My last stop was to Medalta, the heart of the Historic Clay District and a National Historic Site. Perhaps you knew that Medalta made pottery and that the clay products industry (including brick making) helped make Medicine Hat thrive. I didn’t. Barry Finkelman, Medalta’s Executive Director/General Manager, took me on a tour through much of the recently renovated museum. It was amazing. Historic film footage makes your muscles ache as you watch the men and women from a hundred years ago turn Medicine Hat’s abundant clay into must-have crock ware. You feel their devotion and their efforts as you walk among the displays showcasing the original machinery (some of it still working today) of Medalta Potteries.

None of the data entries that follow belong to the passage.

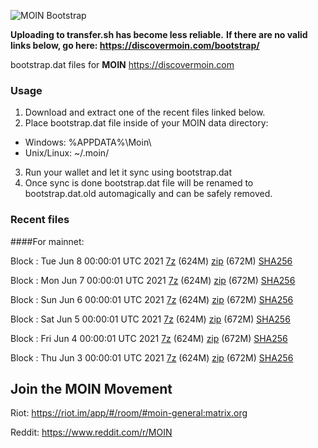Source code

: ![MOIN Bootstrap](https://i.imgur.com/KjM1jMp.jpg)

**Uploading to transfer.sh has become less reliable.**
**If there are no valid links below, go here: https://discovermoin.com/bootstrap/**

bootstrap.dat files for **MOIN** https://discovermoin.com

### Usage

1. Download and extract one of the recent files linked below.
2. Place bootstrap.dat file inside of your MOIN data directory:
 - Windows: %APPDATA%\Moin\
 - Unix/Linux: ~/.moin/
3. Run your wallet and let it sync using bootstrap.dat
4. Once sync is done bootstrap.dat file will be renamed to bootstrap.dat.old automagically and can be safely removed.


### Recent files

####For mainnet:

Block : Tue Jun  8 00:00:01 UTC 2021 [7z](https://transfer.sh/1z2QRG5/bootstrap.dat.20210608.7z) (624M) [zip](https://transfer.sh/16zxJZo/bootstrap.dat.20210608.zip) (672M) [SHA256](https://transfer.sh/1w8jZHA/sha256.txt)

Block : Mon Jun  7 00:00:01 UTC 2021 [7z](https://transfer.sh/16rTiMn/bootstrap.dat.20210607.7z) (624M) [zip](https://transfer.sh/1PrezHw/bootstrap.dat.20210607.zip) (672M) [SHA256](https://transfer.sh/1Vtye7P/sha256.txt)

Block : Sun Jun  6 00:00:01 UTC 2021 [7z](https://transfer.sh/1SB6OuF/bootstrap.dat.20210606.7z) (624M) [zip](https://transfer.sh/1rrZpYy/bootstrap.dat.20210606.zip) (672M) [SHA256](https://transfer.sh/1L5NQPo/sha256.txt)

Block : Sat Jun  5 00:00:01 UTC 2021 [7z](https://transfer.sh/lI1g/bootstrap.dat.20210605.7z) (624M) [zip](https://transfer.sh/1mEfH7I/bootstrap.dat.20210605.zip) (672M) [SHA256](https://transfer.sh/1gP31Zk/sha256.txt)

Block : Fri Jun  4 00:00:01 UTC 2021 [7z](https://transfer.sh/1fqbjtb/bootstrap.dat.20210604.7z) (624M) [zip](https://transfer.sh/14Z3zmk/bootstrap.dat.20210604.zip) (672M) [SHA256](https://transfer.sh/1VeYarl/sha256.txt)

Block : Thu Jun  3 00:00:01 UTC 2021 [7z](https://transfer.sh/1oPLuMJ/bootstrap.dat.20210603.7z) (624M) [zip](https://transfer.sh/1O3bAh1/bootstrap.dat.20210603.zip) (672M) [SHA256](https://transfer.sh/1nV8bJf/sha256.txt)

## Join the MOIN Movement

Riot: https://riot.im/app/#/room/#moin-general:matrix.org

Reddit: https://www.reddit.com/r/MOIN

The federal government, to its credit, gave an important boost to Medalta’s fabulous renovations through the Economic Action Plan. But, when one hand of Ottawa does good, the other hand just can’t seem to wait to take it away. There are nearly 1,000 national historic sites in Canada and more than 80 percent them, like Medalta, are run privately. The Friends of Medalta Society offers crucial support and so too do members of the Alberta business community such as the Shaw family. Last month’s federal budget announced that the Parks Canada budget will be cut by $29.2 million over the next three years. I doubt this will be good news for national historic sites such as Medalta.
Even in what look like promising budget announcements “smaller” national historic sites like Medalta get left behind. The federal budget announced it would be supporting major exhibitions in Canadian museums and galleries by “modernizing” a traveling exhibitions program. This is good news indeed — if you are a major museum in a major metropolitan area. National historic sites in smaller locales like Medalta, and the crucial stories they tell, will not benefit. Their messages may be major, but their messengers aren’t according to the federal budget’s logic.
As has been the case throughout this campaign my trip to Medicine Hat opened my eyes to a richness and a diversity in Alberta I had not appreciated before. It opened my eyes to the efforts local governments and communities are doing to empower their citizens and to enrich their lives.
I hope you’ll consider supporting this independent Albertan in the Senate nominee election on April 23rd so I can represent this outlook, determination, and optimism in the Canadian Senate.